Should I use strong typing everywhere?

This questions seems to be mostly language-independent, and a matter of taste to some extent. In my experience, there are ups and downs:

Yay:

  • Safety from mistakes, especially if they can lead to horrific problems like in the credit card scenario, where full PANs could be leaked to the outside or written to disk if types are confused.

  • Code using the strong types may become more readable (as in: reading English prose) as things get spelled out explicitly

  • User-defined literals can make code even more concise, but that only applies to code which uses a lot of constants. To be honest, I’ve never had a project where those literals would be worthwhile.

Nay:

  • Much extra typing and explicit definition of operators/actions

  • Avoid using strings all over the place and you will have fewer problems from the start. For example, there’s boost::filesystem::path.
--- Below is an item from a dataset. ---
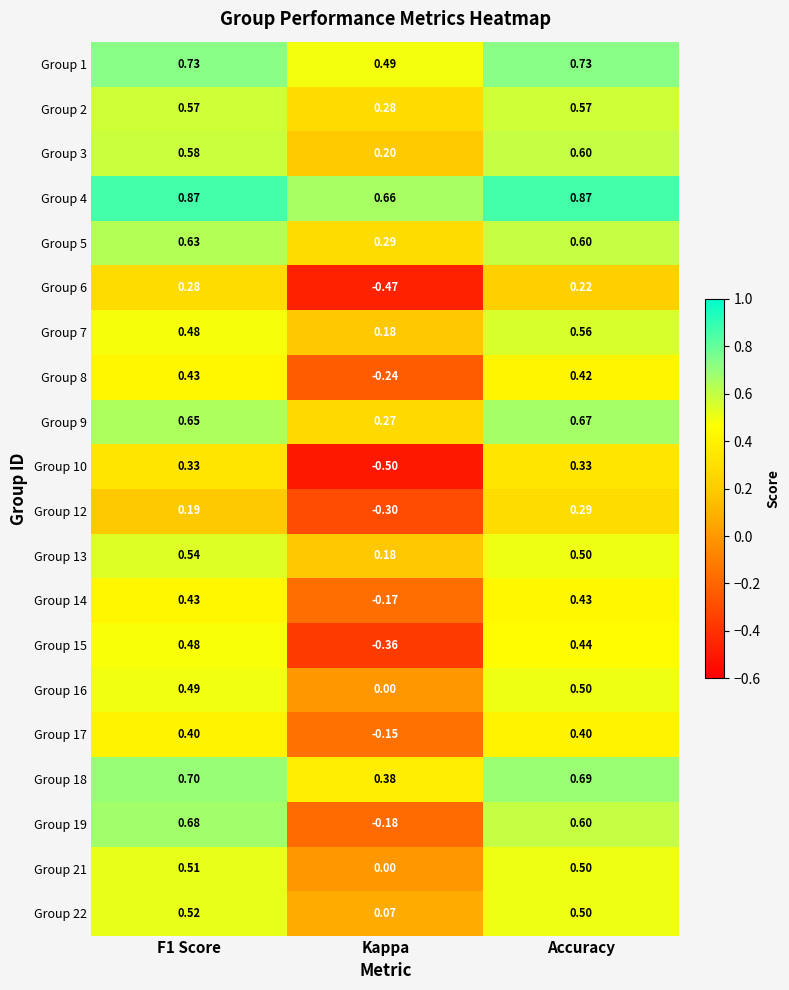

How many distinct data groups are displayed?

20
  • No real benefit for structures which probably never change and have well-named fields. To prevent mistakes in the order of constructor arguments, use POD structs and C++ designated initialization (syntax extension). Rust also has such a syntax, and additionally gives builds errors if you forgot to initialize a field. The builder pattern is a similar alternative (however not really beautiful). Stupid example:

// C++
struct CarAttribs
{
    float maxSpeedKmh; // kilometers per hour
    float powerHp; // horsepower
};

class Car
{
public:
    explicit Car(const CarAttribs& a) { /* ... */ }
};

int main()
{
    auto car = Car{{.maxSpeedKmh = 220, .powerHp = 180}};

    // Unfortunately that syntax doesn't prevent unspecified fields (no compiler warning)
    auto car2 = Car{{.maxSpeedKmh = 220}};
}
// Rust
struct CarAttribs {
    max_speed_kmh: f32, // kilometers per hour
    power_hp: f32, // horsepower
}

struct Car { /* ... */ }
impl Car {
    fn new(attribs: &CarAttribs) -> Self {
        Car{ /* ... */ }
    }
}

fn main() {
    let car = Car::new(&CarAttribs {
        max_speed_kmh: 220.0,
        power_hp: 180.0,
    });

    // This fails to build with
    //   error[E0063]: missing field `power_hp` in initializer of `CarAttribs`
    // let car2 = Car::new(&CarAttribs { max_speed_kmh: 220.0 });
}

In the end, you must decide per case. Often times, the declaration of functions or types allows for human errors, so before changing to strong typing, you should first consider if the order of parameters, name of fields, choice of constructor(s), et cetera are sane, consistent in their meaning (money amount shouldn’t be 123 cents in one place, but decimal number string 1.23 elsewhere) and follow the principle of least surprise and smallest risk of mistakes.

There’s also no clear winner between the languages — since strong typing is not a built-in feature in either language, you must roll your own or use a library, and that isn’t exactly elegant, but still readable.